Clustering is difficult only when it is not needed . Amit Daniely, Nati Linial and Michael Saks, arXiv: 1205.4891. As in the previous article, this describes the step from the complexity of the problem in the general case to the assessment of complexity for some more characteristic instances of the problem. The main idea is that only data that is difficult to cluster in principle is difficult for clustering algorithms. The definition of “good clustering” given in this article seems to be very sensitive to data with a lot of outliers or interference, but this may well be the subject of further study.
A randomized parallel algorithm for solving a system of linear equations of size nxn for O (n 2 ) . Joerg Fliege, arXiv: 1209.3995 . The real breakthrough here lies in the algorithm for solving systems of equations over finite fields, created by Prasad Raghavendra and described earlierlast year on the Richard Lipton blog. This article describes how to apply it to real numbers.
Improving the estimation of a deterministic solution of a dynamic graph connectivity problem. Christian Wulff-Nilsen, arXiv: 1209.5608 and SODA 2013. A data structure is presented that supports the execution of update requests (creating or deleting edges) for the amortized time O (log 2 n / log log n) and requests of the form “Is there a path between vertices in the graph? u and v ”for O (log n / log log n) in the worst case, where n is the number of vertices in the graph. (Eppstein had a funny pun - the previous best estimate for a graph update request was O (log 2 n) and this result was just log shaving (actually, log log shaving)).

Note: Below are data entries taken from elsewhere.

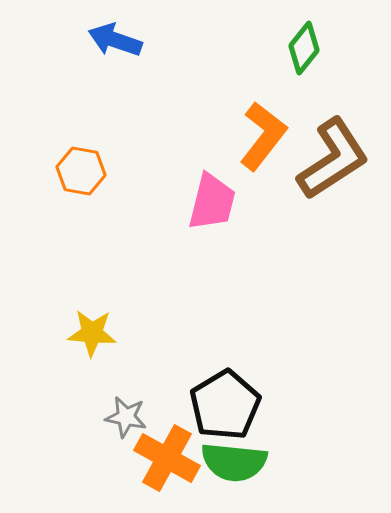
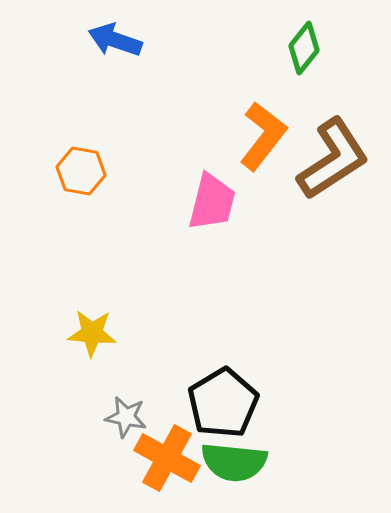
black pentagon: moved 2 px left, 2 px up
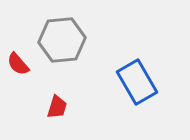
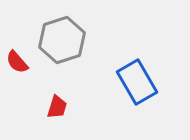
gray hexagon: rotated 12 degrees counterclockwise
red semicircle: moved 1 px left, 2 px up
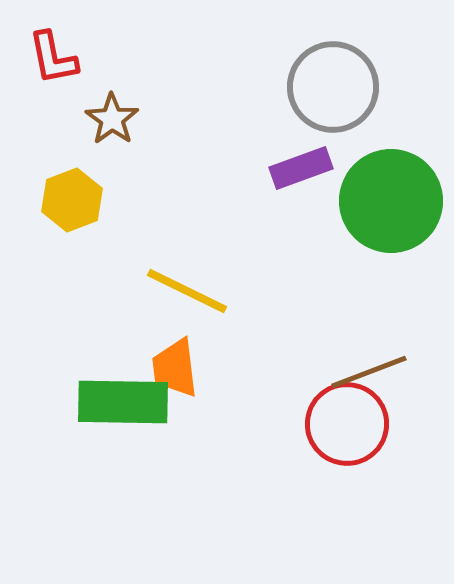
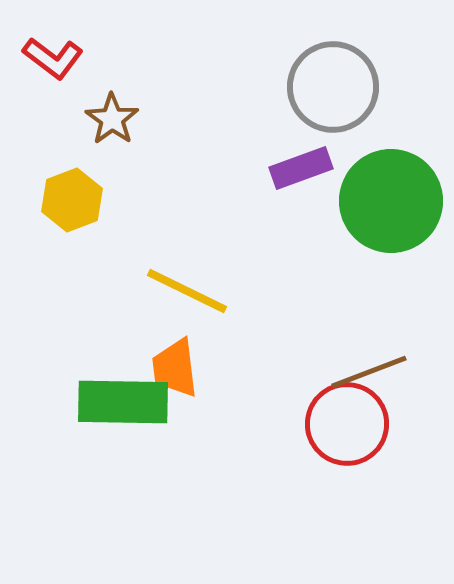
red L-shape: rotated 42 degrees counterclockwise
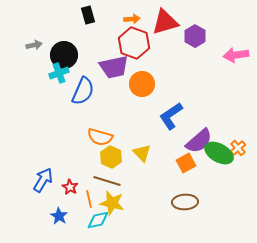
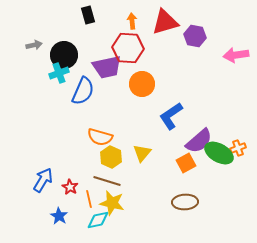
orange arrow: moved 2 px down; rotated 91 degrees counterclockwise
purple hexagon: rotated 20 degrees counterclockwise
red hexagon: moved 6 px left, 5 px down; rotated 16 degrees counterclockwise
purple trapezoid: moved 7 px left
orange cross: rotated 21 degrees clockwise
yellow triangle: rotated 24 degrees clockwise
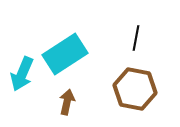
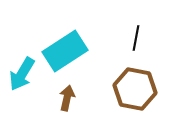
cyan rectangle: moved 3 px up
cyan arrow: rotated 8 degrees clockwise
brown arrow: moved 4 px up
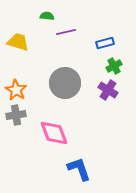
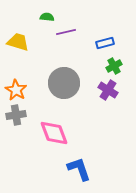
green semicircle: moved 1 px down
gray circle: moved 1 px left
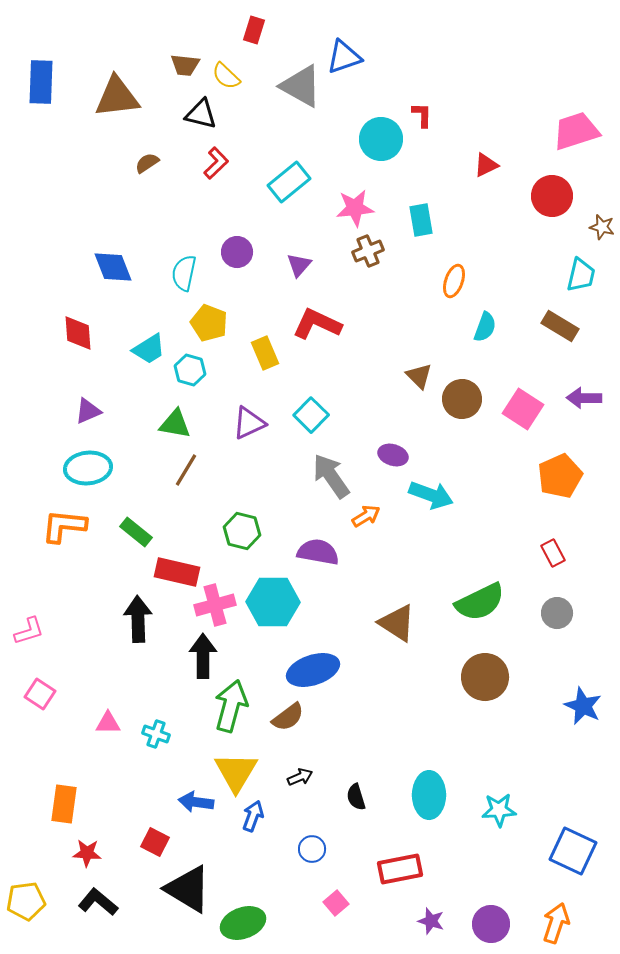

8/5-approximation of the solution of the traveling salesman problem . András Sebö, arXiv: 1209.3523 and IPCO 2013 . This article is about a modification of the traveling salesman problem, in which the starting and ending points of his journey do not necessarily coincide. I told students about the Christofides algorithm enough times to know the difference between the path and cycle problem, but the fact that the approximation coefficient for estimating the path length is significantly greater than for estimating the cycle length somehow passed me by.
The k-median approximation by pseudo-approximation. Shi Li and Ola Svensson, arXiv: 1211.0243. The task of k-medians here is to find exactly k cluster centers, minimizing the sum of the distances from each point to the center of the cluster to which it belongs, the approximation of this problem is to find k centers, minimizing the objective function with some accuracy, and the pseudo-approximation is to find approximately k centers. As the authors write, adding even one additional point significantly changes the form of the objective function, so the fact that the pseudo-approximation is applicable to this problem is quite surprising.